Now setup the efi and cryptosystem (I use ext4, but it’s not required). Note at this time luks will require a password. Use a simple one and change it later. Also note that most encrypted boot documents advise filling the encrypted partition with random numbers. I don’t do this because the additional security afforded is small compared with the advantage of converting the raw image to a smaller qcow2 one.

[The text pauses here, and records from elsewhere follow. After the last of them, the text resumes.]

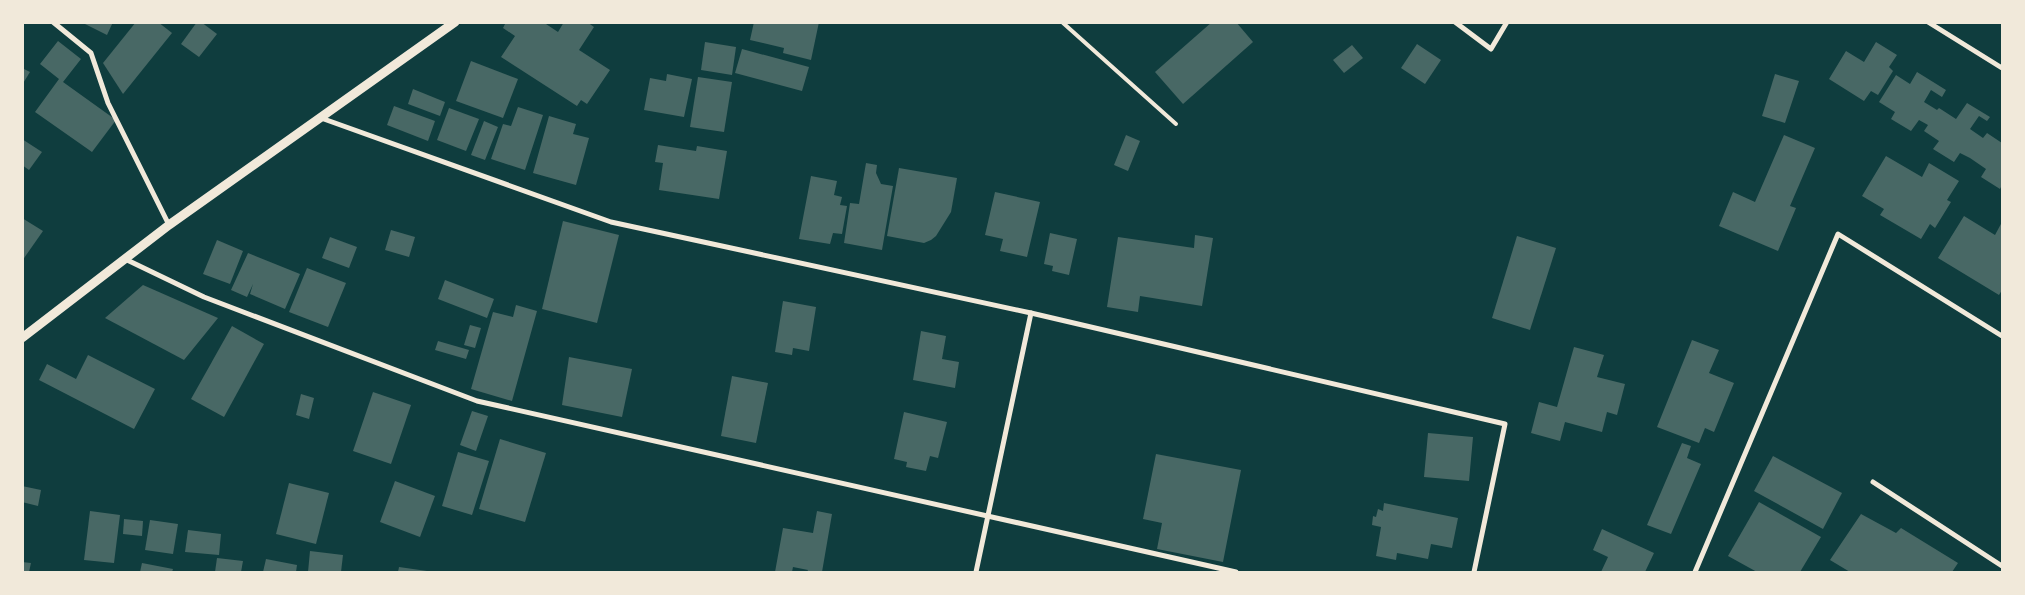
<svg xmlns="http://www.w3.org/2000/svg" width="2025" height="595" font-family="Jost,sans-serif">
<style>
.building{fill:#486865}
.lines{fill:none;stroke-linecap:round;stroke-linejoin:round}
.service{stroke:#f1e9da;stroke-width:4}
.minor{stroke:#f1e9da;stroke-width:5}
.tertiary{stroke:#f1e9da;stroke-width:9}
</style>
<rect width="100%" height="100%" fill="#0f3d3e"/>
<g class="building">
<polygon points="81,22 113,22 107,35"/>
<polygon points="136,22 158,22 172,33 123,94 103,63"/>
<polygon points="197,22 201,22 217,34 199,57 181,44"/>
<polygon points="506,22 543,22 558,32 564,22 587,22 594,27 579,50 610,70 587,104 581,100 577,106 501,57 515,36 503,28"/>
<polygon points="754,22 819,22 811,60 783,53 784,48 750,40"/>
<polygon points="1212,22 1236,22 1253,42 1183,104 1155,72"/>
<polygon points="58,41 81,59 63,82 116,120 92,152 35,112 59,79 40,64"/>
<polygon points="705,42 736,47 732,75 701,70"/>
<polygon points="1876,42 1897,55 1889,67 1893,71 1878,95 1871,91 1864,101 1829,79 1846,51 1864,62"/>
<polygon points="1417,44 1441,60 1425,84 1401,68"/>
<polygon points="1352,45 1363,58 1344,73 1333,60"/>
<polygon points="742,49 809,67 802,91 735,73"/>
<polygon points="471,61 518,79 503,118 456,101"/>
<polygon points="22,68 30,72 22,85"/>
<polygon points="1917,72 1946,90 1942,97 1931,90 1924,102 1937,110 1939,108 1956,119 1967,103 1990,117 1987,121 1979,116 1970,129 1983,138 1987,133 2002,143 2002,185 2000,189 1981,177 1986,169 1970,158 1960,153 1954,162 1933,149 1939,141 1924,131 1928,125 1919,120 1911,131 1891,119 1895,112 1879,102 1896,75 1910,84"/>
<polygon points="667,74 692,79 684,117 644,110 650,78 666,81"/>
<polygon points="1775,74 1799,81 1785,123 1762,116"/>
<polygon points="698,77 732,82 724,132 690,127"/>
<polygon points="413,89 445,102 440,116 408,104"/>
<polygon points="394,106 435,121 428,141 387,125"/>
<polygon points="518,107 543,115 525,170 491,159 503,124 511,126"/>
<polygon points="449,108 479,119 466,151 437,140"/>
<polygon points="549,116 576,124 573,134 589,138 576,185 533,173"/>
<polygon points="484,121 498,127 485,160 471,155"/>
<polygon points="1126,135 1140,141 1128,171 1114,165"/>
<polygon points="1784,135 1815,148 1790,206 1796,208 1778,251 1719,226 1733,192 1755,202"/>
<polygon points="22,139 42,152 29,170 22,165"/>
<polygon points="658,145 696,151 697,146 727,151 719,199 659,190 663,163 655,162"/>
<polygon points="1886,156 1922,177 1929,163 1959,181 1947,200 1951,202 1935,228 1930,224 1921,239 1880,215 1884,209 1862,196"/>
<polygon points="866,163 877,165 876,173 881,184 893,186 882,250 844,243 850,203 859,204"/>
<polygon points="899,168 957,178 951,212 936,236 931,240 924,243 887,236"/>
<polygon points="811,176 837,181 834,195 842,197 840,205 847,206 842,234 833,233 830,244 799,239"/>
<polygon points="995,192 1040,202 1027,257 1000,251 1003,239 985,235"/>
<polygon points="1964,216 1995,235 2002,222 2002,290 1999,295 1938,258"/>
<polygon points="22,218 43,231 22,261"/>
<polygon points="563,221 619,235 597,323 542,309"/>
<polygon points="391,230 415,237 409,257 385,250"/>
<polygon points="1050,233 1077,239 1069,275 1052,271 1053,266 1044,264"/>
<polygon points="1195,235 1213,238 1202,306 1140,296 1138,312 1107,307 1118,237 1194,248"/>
<polygon points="1517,236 1556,248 1530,330 1492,318"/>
<polygon points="330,237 357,247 349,268 322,258"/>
<polygon points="217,240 243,251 230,284 203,274"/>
<polygon points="248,253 300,274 285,309 250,294 253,284 247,297 231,290"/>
<polygon points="307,268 346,283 328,327 289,312"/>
<polygon points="445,280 494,299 487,318 438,299"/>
<polygon points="143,285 218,318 184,360 105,318"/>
<polygon points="783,301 816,307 809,351 793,348 792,355 775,352"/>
<polygon points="516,305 537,311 512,401 471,389 493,312 513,317"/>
<polygon points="470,325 481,328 475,348 464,345"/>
<polygon points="232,326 264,344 224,417 191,399"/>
<polygon points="921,331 946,336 942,359 959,362 955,388 913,380"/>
<polygon points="1692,340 1719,350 1709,373 1734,383 1714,432 1705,428 1699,443 1657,427"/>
<polygon points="438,341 469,350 466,359 435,350"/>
<polygon points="1574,347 1604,355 1597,377 1625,384 1617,415 1607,412 1602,432 1565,422 1560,441 1531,433 1539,402 1557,407"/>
<polygon points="88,355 155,389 134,429 39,380 47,364 76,379"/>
<polygon points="569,357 632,369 622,417 562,405"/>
<polygon points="732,376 768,383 756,443 721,436"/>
<polygon points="373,392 411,405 391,464 353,451"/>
<polygon points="301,394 314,398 309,419 296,415"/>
<polygon points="472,411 488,416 476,451 460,445"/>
<polygon points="904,412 947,422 938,458 930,456 926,471 906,467 907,462 894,459"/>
<polygon points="1428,433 1473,437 1469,481 1424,477"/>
<polygon points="500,439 546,453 525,522 479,509"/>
<polygon points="1682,443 1691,446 1687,458 1701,464 1671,534 1647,525"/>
<polygon points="458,452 489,461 472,515 442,506"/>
<polygon points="1156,454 1241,470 1223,562 1157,549 1162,523 1143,519"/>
<polygon points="1773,456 1842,493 1823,529 1754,491"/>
<polygon points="395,481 435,496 420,537 380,522"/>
<polygon points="289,483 329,493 316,544 276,534"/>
<polygon points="22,486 41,490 38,506 22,502"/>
<polygon points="1759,502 1821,537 1800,572 1757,572 1728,556"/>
<polygon points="1384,503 1458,518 1452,548 1431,544 1428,559 1397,553 1396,560 1376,556 1381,527 1372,525 1373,516 1376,517 1378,509 1383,511"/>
<polygon points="90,511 120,515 114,563 84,560"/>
<polygon points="817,511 832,514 822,572 807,572 808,570 793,567 792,572 775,572 783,528 813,533"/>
<polygon points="1861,514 1896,533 1901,528 1958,563 1952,572 1850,572 1830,560"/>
<polygon points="124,519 143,521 142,536 123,534"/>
<polygon points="150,520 178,524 173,554 145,550"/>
<polygon points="1602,529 1654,553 1645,572 1601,572 1608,557 1593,550"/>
<polygon points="188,530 221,534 219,555 185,552"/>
<polygon points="310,551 343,555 341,572 308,572"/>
<polygon points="217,558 243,561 241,572 215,572"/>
<polygon points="266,559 297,565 296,572 263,572"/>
<polygon points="22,562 31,563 29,572 22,572"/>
<polygon points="142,563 173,569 172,572 140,572"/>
<polygon points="399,567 427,571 427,572 398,572"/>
</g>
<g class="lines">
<polyline class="service" points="1062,22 1176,124"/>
<g class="minor">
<polyline points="53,22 91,53 108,103 169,225"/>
<polyline points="1455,22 1491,49 1507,22"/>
<polyline points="1928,22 2002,68"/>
<polyline points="321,118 611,222 1031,313 1505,424 1474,572"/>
<polyline points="125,259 204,297 477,401 1236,572"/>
<polyline points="1873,482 2002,566"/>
<polyline points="976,572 1031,313"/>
<polyline points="1695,572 1838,234 2002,336"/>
</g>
<polyline class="tertiary" points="22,338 169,225 455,22"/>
</g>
<rect width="2025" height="595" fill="none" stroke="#f1e9da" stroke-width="48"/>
</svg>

losetup -P -f disk.img          # assuming here it uses loop0
l=($(losetup -l|grep disk.img)) # verify with losetup -l
mkfs.vfat ${l}p1
blkid ${l}p1       # remember the EFI partition UUID
cryptsetup --type luks1 luksFormat ${l}p2 # choose temp password
blkid ${l}p2       # remember this as <UUID> you'll need it later 
cryptsetup luksOpen ${l}p2 cr_root
mkfs.ext4 /dev/mapper/cr_root
mount /dev/mapper/cr_root /mnt
tar -C /mnt -xpf <vm root tar file>
for m in run sys proc dev; do mount --bind /$m /mnt/$m; done
chroot /mnt

Create or modify /etc/fstab to have root as /dev/disk/cr_root and the EFI partition by label under /boot/efi. Now set up grub for encrypted boot2

echo "GRUB_ENABLE_CRYPTODISK=y" >> /etc/default/grub
mount /boot/efi
grub-install --removable --target=x86_64-efi
grub-mkconfig -o /boot/grub/grub.cfg

For Debian, you’ll need to add an /etc/crypttab entry for the encrypted disk:

cr_root UUID=<uuid> luks none

And then re-create the initial ramdisk. For dracut systems, you’ll have to modify /etc/default/grub so the GRUB_CMDLINE_LINUX has a rd.luks.uuid=<UUID> entry. If this is a selinux based distribution, you may also have to trigger a relabel.

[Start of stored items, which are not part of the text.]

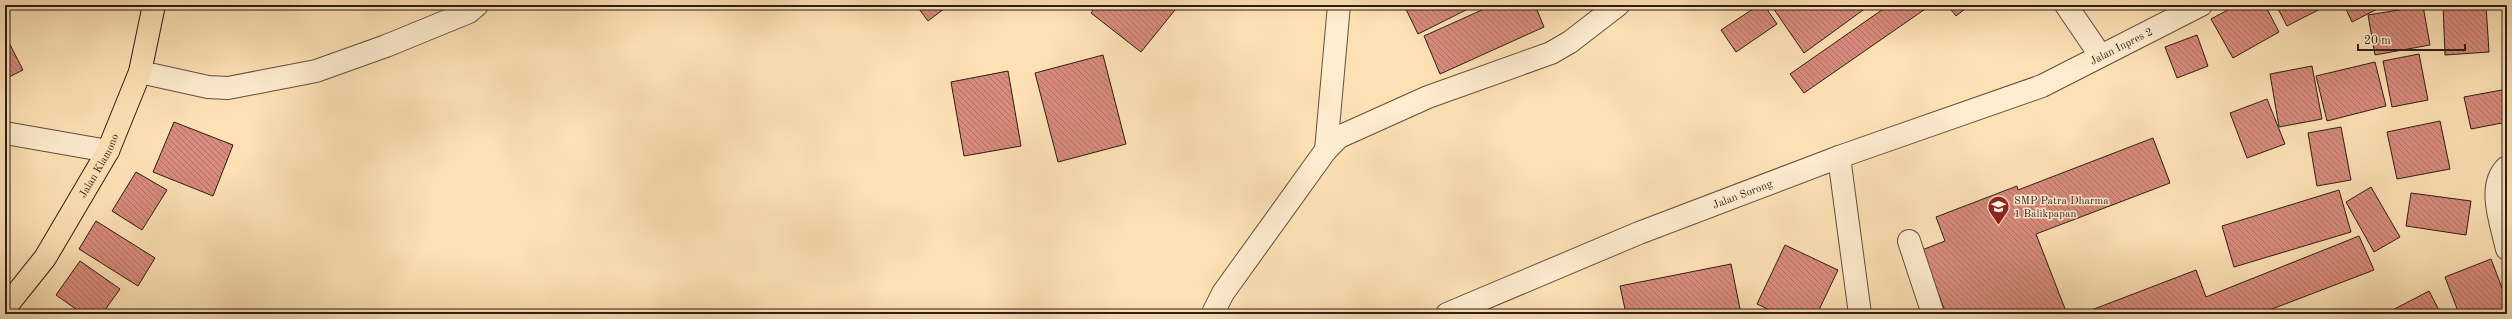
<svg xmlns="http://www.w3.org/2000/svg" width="2512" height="319" viewBox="0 0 2512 319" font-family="'Old Standard TT',serif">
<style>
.building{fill:url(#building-back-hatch);stroke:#2d1d14}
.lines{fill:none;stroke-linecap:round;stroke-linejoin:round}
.minor-casing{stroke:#614e3c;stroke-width:24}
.major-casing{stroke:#2d1d14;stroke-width:24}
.minor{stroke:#feeccf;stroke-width:22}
.major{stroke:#fde1b5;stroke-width:22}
.labels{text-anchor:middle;stroke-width:3;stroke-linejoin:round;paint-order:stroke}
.street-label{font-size:11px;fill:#2d1d14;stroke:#feeccf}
.poi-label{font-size:11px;fill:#2d1d14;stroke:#feeccf;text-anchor:start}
</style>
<defs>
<pattern id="building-back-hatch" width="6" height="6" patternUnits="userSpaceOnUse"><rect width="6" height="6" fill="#d98b7d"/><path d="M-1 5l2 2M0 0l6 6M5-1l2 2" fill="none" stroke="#b07165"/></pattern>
</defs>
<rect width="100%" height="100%" fill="#fde1b5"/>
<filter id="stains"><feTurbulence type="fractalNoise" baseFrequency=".005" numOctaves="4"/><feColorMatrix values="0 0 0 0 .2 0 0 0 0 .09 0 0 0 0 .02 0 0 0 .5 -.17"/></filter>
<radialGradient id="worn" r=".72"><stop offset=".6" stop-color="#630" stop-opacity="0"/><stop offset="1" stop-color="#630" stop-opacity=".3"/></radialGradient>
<g class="building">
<path d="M916,5H949L928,21Z"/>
<path d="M1097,5H1179L1141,52L1091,13Z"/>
<path d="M1404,5H1476L1418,34Z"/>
<path d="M1493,5H1535L1544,27L1440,74L1424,36Z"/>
<path d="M1759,5H1764L1777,24L1736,52L1721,30Z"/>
<path d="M1771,5H1870L1804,53Z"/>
<path d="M1889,5H1931L1804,93L1790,74Z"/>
<path d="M1947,5H1970L1956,16Z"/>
<path d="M2237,5H2265L2279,32L2233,58L2211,19Z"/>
<path d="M2276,5H2328L2287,26Z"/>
<path d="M2344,5H2385L2352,22Z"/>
<path d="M2443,5H2486L2489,52L2445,55Z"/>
<path d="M2423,6L2430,45L2375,55L2368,15Z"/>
<path d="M5,35L23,70L5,79Z"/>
<path d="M2197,35L2208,66L2177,78L2165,47Z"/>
<path d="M2419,54L2428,100L2392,107L2383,61Z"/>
<path d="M1103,55L1126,144L1058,162L1035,73Z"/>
<path d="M2375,62L2386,106L2327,121L2316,76Z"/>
<path d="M2312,66L2322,119L2279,127L2270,74Z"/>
<path d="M1008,71L1021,146L964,156L951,82Z"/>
<path d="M2507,89V122L2471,129L2464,97Z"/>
<path d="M2267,99L2285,144L2247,158L2230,113Z"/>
<path d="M2440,121L2450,169L2397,179L2387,132Z"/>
<path d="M174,122L233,145L213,196L153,172Z"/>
<path d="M2341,127L2351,180L2317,186L2308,133Z"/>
<path d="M2153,138L2170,183L2036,234L2067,314H1946L1922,250L1945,241L1936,217L2017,186L2018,190Z"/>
<path d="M136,172L167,190L142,230L112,211Z"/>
<path d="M2371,187L2400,237L2374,252L2346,202Z"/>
<path d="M2339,190L2351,232L2234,267L2222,226Z"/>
<path d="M2411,193L2471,201L2466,235L2406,226Z"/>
<path d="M5,194L9,197L5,202Z"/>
<path d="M96,221L155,258L138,286L79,249Z"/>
<path d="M2359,236L2374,270L2259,314H2081L2196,270L2206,297Z"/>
<path d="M1785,245L1838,270L1817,314H1778L1757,304Z"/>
<path d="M2491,259L2507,301V314H2459L2445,277Z"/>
<path d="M80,261L120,289L102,314H83L56,295Z"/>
<path d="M1731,264L1741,314H1626L1620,286Z"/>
<path d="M2429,291L2441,314H2385Z"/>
</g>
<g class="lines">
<defs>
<g id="minor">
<path d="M2066,5L2100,55"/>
<path d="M140,72L208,87L228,88L316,71L386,46L469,12L477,5"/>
<path d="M5,133L108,151"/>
<path d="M1326,150L1339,5"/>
<path d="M1839,157L1860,314"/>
<path d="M2507,167C2486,186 2502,225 2507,249"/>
<path d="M1909,241L1933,314"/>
<path d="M1213,313L1223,293L1326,150L1339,137L1428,97L1551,53L1570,42L1618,5"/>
<path id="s1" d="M1447,314L1639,233L1839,157L2042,86L2201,5"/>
</g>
<g id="major">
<path id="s2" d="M5,308L45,258L108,151L140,72L154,5"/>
</g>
</defs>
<use href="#minor" class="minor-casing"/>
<use href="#major" class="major-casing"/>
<use href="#minor" class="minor"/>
<use href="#major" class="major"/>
</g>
<defs>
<symbol id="school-pin" viewBox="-11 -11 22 30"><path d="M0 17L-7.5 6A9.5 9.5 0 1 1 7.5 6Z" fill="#8f2418" stroke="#feeccf"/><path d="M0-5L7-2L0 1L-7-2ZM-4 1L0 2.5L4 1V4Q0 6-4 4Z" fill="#fff"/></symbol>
</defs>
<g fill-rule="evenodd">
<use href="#school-pin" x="1986" y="194" width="25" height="34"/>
</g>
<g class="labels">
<g class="street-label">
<text dy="4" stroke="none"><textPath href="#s1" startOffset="726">Jalan Inpres 2</textPath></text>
<text dy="4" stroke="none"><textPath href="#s2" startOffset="171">Jalan Klamono</textPath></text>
<text dy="4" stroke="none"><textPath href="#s1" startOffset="319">Jalan Sorong</textPath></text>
</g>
<g class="poi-label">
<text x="2014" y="204">SMP Patra Dharma<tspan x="2014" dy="13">1 Balikpapan</tspan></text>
</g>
</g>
<rect width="2512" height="319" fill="none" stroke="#fde1b5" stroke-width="20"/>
<rect x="6" y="6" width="2500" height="307" fill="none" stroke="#2d1d14" stroke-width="2"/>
<rect x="10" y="10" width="2492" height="299" fill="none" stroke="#2d1d14"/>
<path d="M2358 44v6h107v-6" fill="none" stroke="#2d1d14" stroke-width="2"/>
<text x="2364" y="44" font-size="12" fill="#2d1d14" stroke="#feeccf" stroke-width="3" paint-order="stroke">20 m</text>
<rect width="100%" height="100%" filter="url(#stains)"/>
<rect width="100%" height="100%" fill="url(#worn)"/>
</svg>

Now would also be a good time to make sure you have a root password you know or to install /root/.ssh/authorized_keys. You should unmount all the binds and /mnt and try EFI booting the image. You’ll still have to type the password a couple of times, but once the image boots you’re operating inside the encrypted envelope. All that remains is to create a fast boot high entropy low iteration password and replace the existing one with it and set the initial ramdisk to use it. This example assumes your image is mounted as SCSI disk sda, but it may be a virtual disk or some other device.

dd if=/dev/urandom bs=1 count=33|base64 -w 0 > /etc/cryptsetup-keys.d/luks-<UUID>.key
chmod 600 /etc/cryptsetup-keys.d/luks-<UUID>.key
cryptsetup --key-slot 1 luksAddKey /dev/sda2 # permanent recovery key
cryptsetup --key-slot 0 luksRemoveKey /dev/sda2 # remove temporary
cryptsetup --key-slot 0 --iter-time 1 luksAddKey /dev/sda2 /etc/cryptsetup-keys.d/luks-<UUID>.key

Note the “-w 0” is necessary to prevent the password from having a trailing newline which will make it difficult to use. For mkinitramfs systems, you’ll now need to modify the /etc/crypttab entry

cr_root UUID=<UUID> /etc/cryptsetup-keys.d/luks-<UUID>.key luks

For dracut you need the key install hook in /etc/dracut.conf.d as described above and for Debian you need the keyfile pattern:

echo "KEYFILE_PATTERN=\"/etc/cryptsetup-keys.d/*\"" >>/etc/cryptsetup-initramfs/conf-hook

You now rebuild the initial ramdisk and you should now be able to boot the cryptosystem using either the high entropy password or your rescue one and it should only prompt in grub and shouldn’t prompt again. This image file is now ready to be used for confidential computing.